Flink SQL and Table API

Apache Flink features two relational APIs: the Table API and SQL. These are integrated in a joint API and can also be embedded into regular DataStream applications. The central concept of this API is a Table that serves as the input and output of queries.

There are also two planners that translate Table/SQL queries to Flink jobs: the old planner and the Blink planner.
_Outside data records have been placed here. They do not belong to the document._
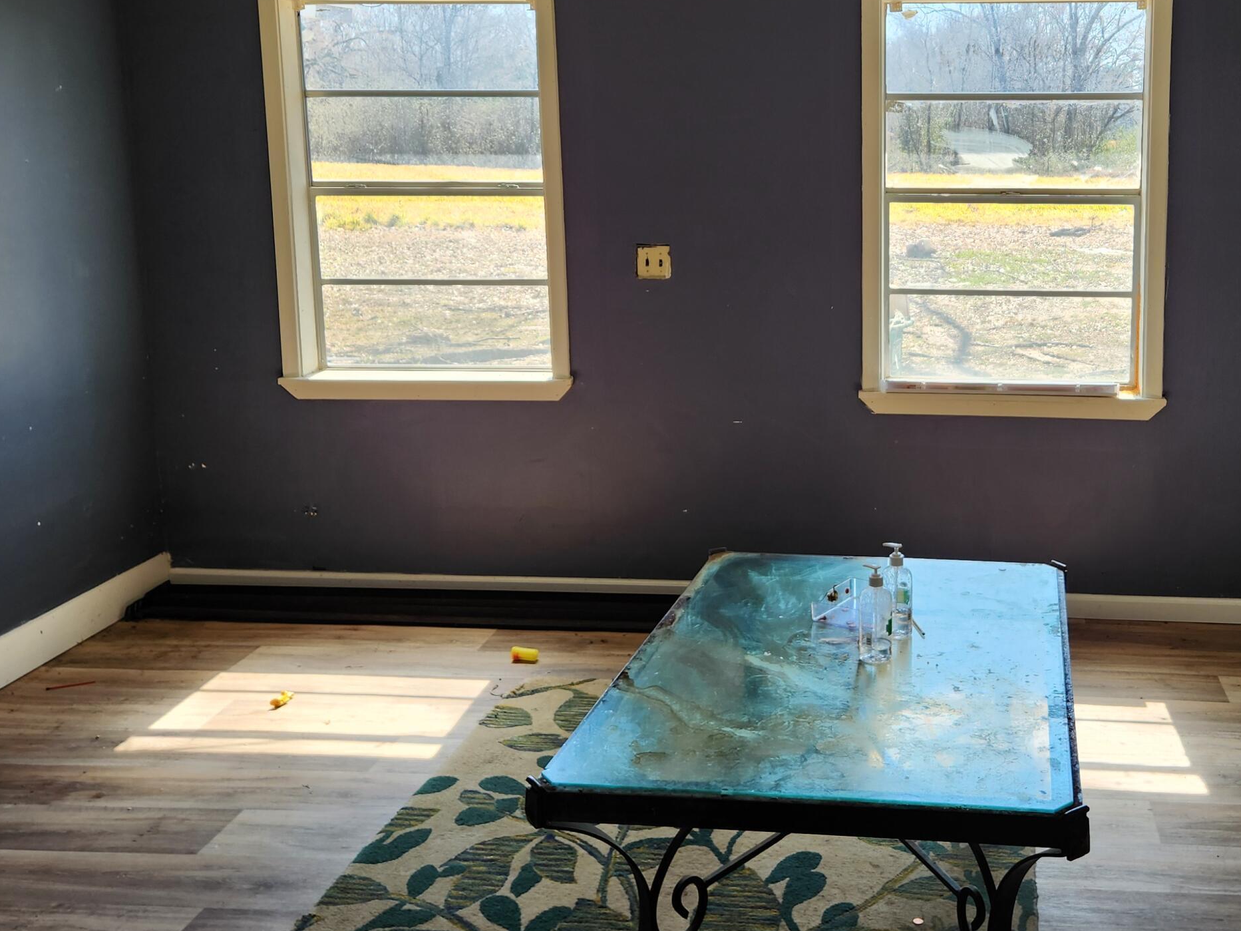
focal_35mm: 37
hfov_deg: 48.6
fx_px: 1327
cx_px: 896
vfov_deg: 38.4
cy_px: 335
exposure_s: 1/180
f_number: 1.8
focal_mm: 5.4
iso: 32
While currently the old planner is the default Table API planner, Cloudera Streaming Analytics only supports the Blink planner for Table/SQL applications.
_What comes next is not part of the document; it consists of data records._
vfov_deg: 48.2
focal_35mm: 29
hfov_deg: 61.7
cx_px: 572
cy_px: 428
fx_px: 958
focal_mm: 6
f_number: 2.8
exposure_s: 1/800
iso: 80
Adding the following Maven dependency to the Flink configuration file allows you to use the Table API with the Blink planner.
<dependency>
   <groupId>org.apache.flink</groupId>
   <artifactId>flink-table-api-java-bridge_2.11</artifactId>
   <version>1.10.0-csa1.2.0.0</version>
   <scope>provided</scope>
</dependency>

<dependency>
   <groupId>org.apache.flink</groupId>
   <artifactId>flink-table-planner-blink_2.11</artifactId>
   <version>1.10.0-csa1.2.0.0</version>
   <scope>provided</scope>
</dependency>
SQL programs in Flink follow a structure similar to regular DataStream applications:
  1. Create a StreamTableEnvironment with the Blink planner.
  2. Register catalogs and tables.
  3. Execute the queries/updates.
  4. Execute the StreamTableEnvironment.
You can see an example of the structure here:
StreamExecutionEnvironment streamEnv = StreamExecutionEnvironment.getExecutionEnvironment();

EnvironmentSettings tableSettings = EnvironmentSettings
     .newInstance()
     .useBlinkPlanner()
     .build();

StreamTableEnvironment tableEnv = StreamTableEnvironment
     .create(streamEnv, tableSettings);


tableEnv.sqlUpdate("CREATE TABLE ...");
Table table = tableEnv.sqlQuery("SELECT ... FROM ...");

DataStream<Row> stream = tableEnv.toAppendStream(table, Row.class);
stream.print();

tableEnv.execute("Print");

The Table API exposes different flavors of TableEnvironment to the end users that cover different feature sets. To ensure smooth interaction between other DataStream applications, CSA only supports using StreamTableEnvironment.

StreamTableEnvironment wraps a regular StreamExecutionEnvironment. This allows you to seamlessly go from streams to tables and back within the same pipeline.

You can create StreamTableEnvironment with the following code entry:
StreamExecutionEnvironment streamEnv = ...
EnvironmentSettings tableSettings = EnvironmentSettings
     .newInstance()
     .useBlinkPlanner()
     .build();

StreamTableEnvironment tableEnv = StreamTableEnvironment
     .create(streamEnv, tableSettings);

You have to make sure to use the Blink planner with Streaming mode in the Environment settings.

When combining regular DataStream and Table/SQL applications, make sure to always call the .execute command on the StreamTableEnvironment instead of the regular StreamExecutionEnvironment to ensure correct execution.